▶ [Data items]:
++++++

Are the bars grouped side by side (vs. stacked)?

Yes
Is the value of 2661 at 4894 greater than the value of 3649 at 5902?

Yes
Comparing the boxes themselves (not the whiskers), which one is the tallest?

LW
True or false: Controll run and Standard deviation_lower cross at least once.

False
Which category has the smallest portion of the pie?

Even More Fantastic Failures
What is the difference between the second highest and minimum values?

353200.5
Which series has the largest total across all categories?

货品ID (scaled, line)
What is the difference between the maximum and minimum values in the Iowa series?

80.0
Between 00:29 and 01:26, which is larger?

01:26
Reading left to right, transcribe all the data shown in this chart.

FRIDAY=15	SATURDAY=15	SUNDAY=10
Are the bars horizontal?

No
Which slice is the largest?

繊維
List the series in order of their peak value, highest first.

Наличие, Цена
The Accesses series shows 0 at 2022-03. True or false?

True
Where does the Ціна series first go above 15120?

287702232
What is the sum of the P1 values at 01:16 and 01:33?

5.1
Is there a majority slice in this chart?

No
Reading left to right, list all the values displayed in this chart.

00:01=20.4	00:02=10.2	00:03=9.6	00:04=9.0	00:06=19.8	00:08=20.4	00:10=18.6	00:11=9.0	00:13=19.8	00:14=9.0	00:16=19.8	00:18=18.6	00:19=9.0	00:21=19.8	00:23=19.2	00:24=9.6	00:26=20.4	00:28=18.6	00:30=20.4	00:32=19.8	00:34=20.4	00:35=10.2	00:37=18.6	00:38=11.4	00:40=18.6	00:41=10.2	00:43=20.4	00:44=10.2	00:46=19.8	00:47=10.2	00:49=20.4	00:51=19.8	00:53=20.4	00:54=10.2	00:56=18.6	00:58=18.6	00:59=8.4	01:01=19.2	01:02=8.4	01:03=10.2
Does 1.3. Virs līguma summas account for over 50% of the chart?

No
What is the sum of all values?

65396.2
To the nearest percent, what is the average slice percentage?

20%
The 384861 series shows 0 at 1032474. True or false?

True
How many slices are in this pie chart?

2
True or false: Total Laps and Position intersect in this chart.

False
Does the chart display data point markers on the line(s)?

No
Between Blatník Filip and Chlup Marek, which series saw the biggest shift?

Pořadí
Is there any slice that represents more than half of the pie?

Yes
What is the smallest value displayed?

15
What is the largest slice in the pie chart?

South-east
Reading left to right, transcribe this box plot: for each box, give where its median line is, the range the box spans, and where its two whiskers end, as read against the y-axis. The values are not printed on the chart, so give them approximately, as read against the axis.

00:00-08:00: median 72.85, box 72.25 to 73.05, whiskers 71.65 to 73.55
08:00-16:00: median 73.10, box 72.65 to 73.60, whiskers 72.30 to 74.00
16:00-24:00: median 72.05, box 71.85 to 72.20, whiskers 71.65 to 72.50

++++++

▶ [Goal of the exercise]: Render every line of the records above as a JSON list of strings, one string per line, omitting the blank lines.

▶ [Task result]:
[
  "Are the bars grouped side by side (vs. stacked)?",
  "Yes",
  "Is the value of 2661 at 4894 greater than the value of 3649 at 5902?",
  "Yes",
  "Comparing the boxes themselves (not the whiskers), which one is the tallest?",
  "LW",
  "True or false: Controll run and Standard deviation_lower cross at least once.",
  "False",
  "Which category has the smallest portion of the pie?",
  "Even More Fantastic Failures",
  "What is the difference between the second highest and minimum values?",
  "353200.5",
  "Which series has the largest total across all categories?",
  "货品ID (scaled, line)",
  "What is the difference between the maximum and minimum values in the Iowa series?",
  "80.0",
  "Between 00:29 and 01:26, which is larger?",
  "01:26",
  "Reading left to right, transcribe all the data shown in this chart.",
  "FRIDAY=15\tSATURDAY=15\tSUNDAY=10",
  "Are the bars horizontal?",
  "No",
  "Which slice is the largest?",
  "繊維",
  "List the series in order of their peak value, highest first.",
  "Наличие, Цена",
  "The Accesses series shows 0 at 2022-03. True or false?",
  "True",
  "Where does the Ціна series first go above 15120?",
  "287702232",
  "What is the sum of the P1 values at 01:16 and 01:33?",
  "5.1",
  "Is there a majority slice in this chart?",
  "No",
  "Reading left to right, list all the values displayed in this chart.",
  "00:01=20.4\t00:02=10.2\t00:03=9.6\t00:04=9.0\t00:06=19.8\t00:08=20.4\t00:10=18.6\t00:11=9.0\t00:13=19.8\t00:14=9.0\t00:16=19.8\t00:18=18.6\t00:19=9.0\t00:21=19.8\t00:23=19.2\t00:24=9.6\t00:26=20.4\t00:28=18.6\t00:30=20.4\t00:32=19.8\t00:34=20.4\t00:35=10.2\t00:37=18.6\t00:38=11.4\t00:40=18.6\t00:41=10.2\t00:43=20.4\t00:44=10.2\t00:46=19.8\t00:47=10.2\t00:49=20.4\t00:51=19.8\t00:53=20.4\t00:54=10.2\t00:56=18.6\t00:58=18.6\t00:59=8.4\t01:01=19.2\t01:02=8.4\t01:03=10.2",
  "Does 1.3. Virs līguma summas account for over 50% of the chart?",
  "No",
  "What is the sum of all values?",
  "65396.2",
  "To the nearest percent, what is the average slice percentage?",
  "20%",
  "The 384861 series shows 0 at 1032474. True or false?",
  "True",
  "How many slices are in this pie chart?",
  "2",
  "True or false: Total Laps and Position intersect in this chart.",
  "False",
  "Does the chart display data point markers on the line(s)?",
  "No",
  "Between Blatník Filip and Chlup Marek, which series saw the biggest shift?",
  "Pořadí",
  "Is there any slice that represents more than half of the pie?",
  "Yes",
  "What is the smallest value displayed?",
  "15",
  "What is the largest slice in the pie chart?",
  "South-east",
  "Reading left to right, transcribe this box plot: for each box, give where its median line is, the range the box spans, and where its two whiskers end, as read against the y-axis. The values are not printed on the chart, so give them approximately, as read against the axis.",
  "00:00-08:00: median 72.85, box 72.25 to 73.05, whiskers 71.65 to 73.55",
  "08:00-16:00: median 73.10, box 72.65 to 73.60, whiskers 72.30 to 74.00",
  "16:00-24:00: median 72.05, box 71.85 to 72.20, whiskers 71.65 to 72.50"
]